With CONFIG_SCHED_POWER=y, or if low level facilities are not (yet)
available then the kernel falls back to legacy (current) behavior.

> Cons: Finding a suitable platform abstraction for the power scheduler.

Just do it incrementally. Start from the dumbest possible state: all CPUs
are powered up fully, there's no idle state selection essentially. Then go
for the biggest effect first and add the ability to idle in a lower power
state (with new functions and a low level driver that implements this for
the platform with no policy embedded into it - just p-state switching
logic), and combine that with task packing.

Then do small, measured steps to integrate more and more facilities, the
ability to turn off more and more hardware, etc. The more basic steps you
can figure out to iterate this, the better.

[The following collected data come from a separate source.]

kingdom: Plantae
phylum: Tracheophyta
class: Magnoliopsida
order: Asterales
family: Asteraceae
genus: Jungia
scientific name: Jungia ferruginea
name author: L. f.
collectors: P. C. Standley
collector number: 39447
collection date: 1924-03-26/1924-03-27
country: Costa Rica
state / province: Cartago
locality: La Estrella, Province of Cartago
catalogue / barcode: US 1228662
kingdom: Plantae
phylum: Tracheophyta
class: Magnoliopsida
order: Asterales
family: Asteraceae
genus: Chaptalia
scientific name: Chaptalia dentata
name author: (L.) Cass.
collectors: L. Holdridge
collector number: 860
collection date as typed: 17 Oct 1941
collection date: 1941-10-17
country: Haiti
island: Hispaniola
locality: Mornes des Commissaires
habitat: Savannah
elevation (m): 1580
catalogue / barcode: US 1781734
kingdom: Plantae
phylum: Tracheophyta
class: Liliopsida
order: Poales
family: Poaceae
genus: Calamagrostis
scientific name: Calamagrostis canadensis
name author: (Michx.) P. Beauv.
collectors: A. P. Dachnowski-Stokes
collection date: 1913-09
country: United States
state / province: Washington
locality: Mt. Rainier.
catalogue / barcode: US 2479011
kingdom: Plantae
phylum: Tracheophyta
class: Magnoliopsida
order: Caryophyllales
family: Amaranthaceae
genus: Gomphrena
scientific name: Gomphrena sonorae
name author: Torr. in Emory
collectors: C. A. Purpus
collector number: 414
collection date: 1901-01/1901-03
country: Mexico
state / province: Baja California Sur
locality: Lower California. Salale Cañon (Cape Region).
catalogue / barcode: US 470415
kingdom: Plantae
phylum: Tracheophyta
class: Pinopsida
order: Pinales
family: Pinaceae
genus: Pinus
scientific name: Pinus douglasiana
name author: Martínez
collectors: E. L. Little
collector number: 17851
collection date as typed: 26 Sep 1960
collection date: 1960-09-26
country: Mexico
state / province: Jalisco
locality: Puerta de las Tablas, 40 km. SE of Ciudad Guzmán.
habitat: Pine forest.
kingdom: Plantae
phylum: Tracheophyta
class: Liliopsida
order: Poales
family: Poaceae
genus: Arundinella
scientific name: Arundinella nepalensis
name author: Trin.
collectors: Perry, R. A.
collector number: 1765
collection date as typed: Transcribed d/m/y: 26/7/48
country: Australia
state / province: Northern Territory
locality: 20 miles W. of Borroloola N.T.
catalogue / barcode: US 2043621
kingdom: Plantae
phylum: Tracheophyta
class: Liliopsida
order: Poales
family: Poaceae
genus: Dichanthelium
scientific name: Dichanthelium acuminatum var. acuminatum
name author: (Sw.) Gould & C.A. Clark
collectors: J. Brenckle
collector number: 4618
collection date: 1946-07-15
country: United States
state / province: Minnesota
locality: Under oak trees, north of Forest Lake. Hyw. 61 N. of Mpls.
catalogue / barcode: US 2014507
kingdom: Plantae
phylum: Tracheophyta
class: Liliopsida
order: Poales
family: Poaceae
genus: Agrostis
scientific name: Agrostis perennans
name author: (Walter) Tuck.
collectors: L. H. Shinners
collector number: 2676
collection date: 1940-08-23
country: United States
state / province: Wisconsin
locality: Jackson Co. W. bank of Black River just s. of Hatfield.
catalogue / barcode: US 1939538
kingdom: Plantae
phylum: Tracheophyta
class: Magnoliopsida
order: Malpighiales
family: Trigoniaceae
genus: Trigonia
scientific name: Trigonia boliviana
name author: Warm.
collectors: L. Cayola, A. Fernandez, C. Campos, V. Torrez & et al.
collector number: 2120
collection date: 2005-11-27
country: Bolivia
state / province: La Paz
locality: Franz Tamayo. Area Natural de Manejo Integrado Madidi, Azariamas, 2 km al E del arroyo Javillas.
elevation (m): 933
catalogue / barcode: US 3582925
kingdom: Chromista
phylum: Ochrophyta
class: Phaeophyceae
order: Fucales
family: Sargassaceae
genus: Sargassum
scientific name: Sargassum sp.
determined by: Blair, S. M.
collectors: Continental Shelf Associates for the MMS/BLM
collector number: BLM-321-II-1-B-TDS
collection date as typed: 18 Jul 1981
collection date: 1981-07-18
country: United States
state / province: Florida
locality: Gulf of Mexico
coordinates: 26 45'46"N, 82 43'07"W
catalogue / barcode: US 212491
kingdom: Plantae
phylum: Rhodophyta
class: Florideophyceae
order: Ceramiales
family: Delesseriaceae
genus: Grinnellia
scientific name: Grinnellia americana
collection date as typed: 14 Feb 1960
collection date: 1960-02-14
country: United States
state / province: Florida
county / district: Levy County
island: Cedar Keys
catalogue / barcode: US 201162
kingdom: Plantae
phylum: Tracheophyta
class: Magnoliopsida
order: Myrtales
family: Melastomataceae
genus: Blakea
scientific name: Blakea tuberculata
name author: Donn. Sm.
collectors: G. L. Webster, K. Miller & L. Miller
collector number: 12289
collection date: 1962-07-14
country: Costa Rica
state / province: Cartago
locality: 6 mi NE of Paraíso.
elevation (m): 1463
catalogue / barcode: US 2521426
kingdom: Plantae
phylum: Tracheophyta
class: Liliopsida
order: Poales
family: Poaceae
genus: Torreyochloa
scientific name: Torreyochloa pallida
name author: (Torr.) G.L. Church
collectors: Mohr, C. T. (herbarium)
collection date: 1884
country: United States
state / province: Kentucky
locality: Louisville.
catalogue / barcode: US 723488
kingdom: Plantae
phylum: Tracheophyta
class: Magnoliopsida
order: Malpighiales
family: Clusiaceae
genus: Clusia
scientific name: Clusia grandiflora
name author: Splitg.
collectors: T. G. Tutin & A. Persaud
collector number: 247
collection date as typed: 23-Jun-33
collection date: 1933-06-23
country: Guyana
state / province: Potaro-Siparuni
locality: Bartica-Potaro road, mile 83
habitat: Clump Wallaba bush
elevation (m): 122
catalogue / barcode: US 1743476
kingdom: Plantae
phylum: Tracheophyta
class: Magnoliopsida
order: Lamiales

Important: it's not a problem that the initial code won't outperform the
current kernel's performance. It should outperform the _initial_ 'dumb'
code in the first step. Then the next step should outperform the previous
step, etc.

The quality of this iterative approach will eventually surpass the
combined effect of currently available but non-integrated facilities.

Since this can be done without touching all the other existing facilities
it's fundamentally non-intrusive.

An initial implementation should probably cover just two platforms, a
modern ARM platform and Intel - those two are far enough from each other
so that if a generic approach helps both we are reasonably certain that
the generalization makes sense.

The new code could live under a new file in kernel/sched/power.c, to
separate it out in a tidy fashion, and to make it easy to understand.

> 2. Like 1, but we introduce a CONFIG_SCHED_POWER as suggested by Ingo,
> that makes it all go away.

That's not really what CONFIG_SCHED_POWER should do: its purpose is to
allow a 'legacy power saving mode' that makes any new logic go away.

> Pros: Intel can keep intel_pstate.c others can use the power scheduler
> or their own driver.
>
> Cons: Different platform specific drivers may need different interfaces
> to the scheduler. Harder to define cross-platform tunables.
>
> 3. We go for independent platform specific power policy driver that may
> or may not use existing frameworks, like intel_pstate.c.

And that's a NAK from the scheduler maintainers.